BEGIN The input
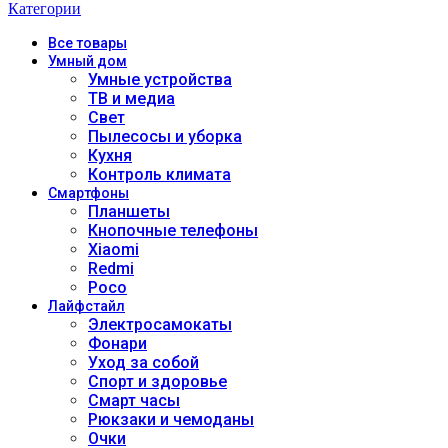
Категории
Все
товары
Умный дом
Умные устройства
ТВ и медиа
Свет
Пылесосы и уборка
Кухня
Контроль климата
Смартфоны
Планшеты
Кнопочные телефоны
Xiaomi
Redmi
Poco
Лайфстайл
Электросамокаты
Фонари
Уход за собой
Спорт и здоровье
Смарт часы
Рюкзаки и чемоданы
Очки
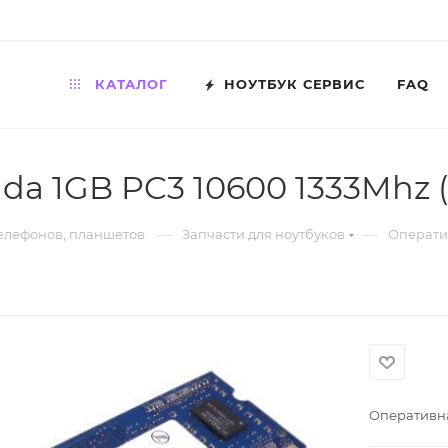
КАТАЛОГ
НОУТБУК СЕРВИС
FAQ
da 1GB PC3 10600 1333Mhz 
—
—
телефонов, планшетов.
Запчасти для ноутбуков
Операти
Оперативна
END The input
Try it:
Omit the pictures. Output every record above word for word.

Written answer:
Категории
Все
товары
Умный дом
Умные устройства
ТВ и медиа
Свет
Пылесосы и уборка
Кухня
Контроль климата
Смартфоны
Планшеты
Кнопочные телефоны
Xiaomi
Redmi
Poco
Лайфстайл
Электросамокаты
Фонари
Уход за собой
Спорт и здоровье
Смарт часы
Рюкзаки и чемоданы
Очки
КАТАЛОГ
НОУТБУК СЕРВИС
FAQ
da 1GB PC3 10600 1333Mhz 
—
—
телефонов, планшетов.
Запчасти для ноутбуков
Операти
Оперативна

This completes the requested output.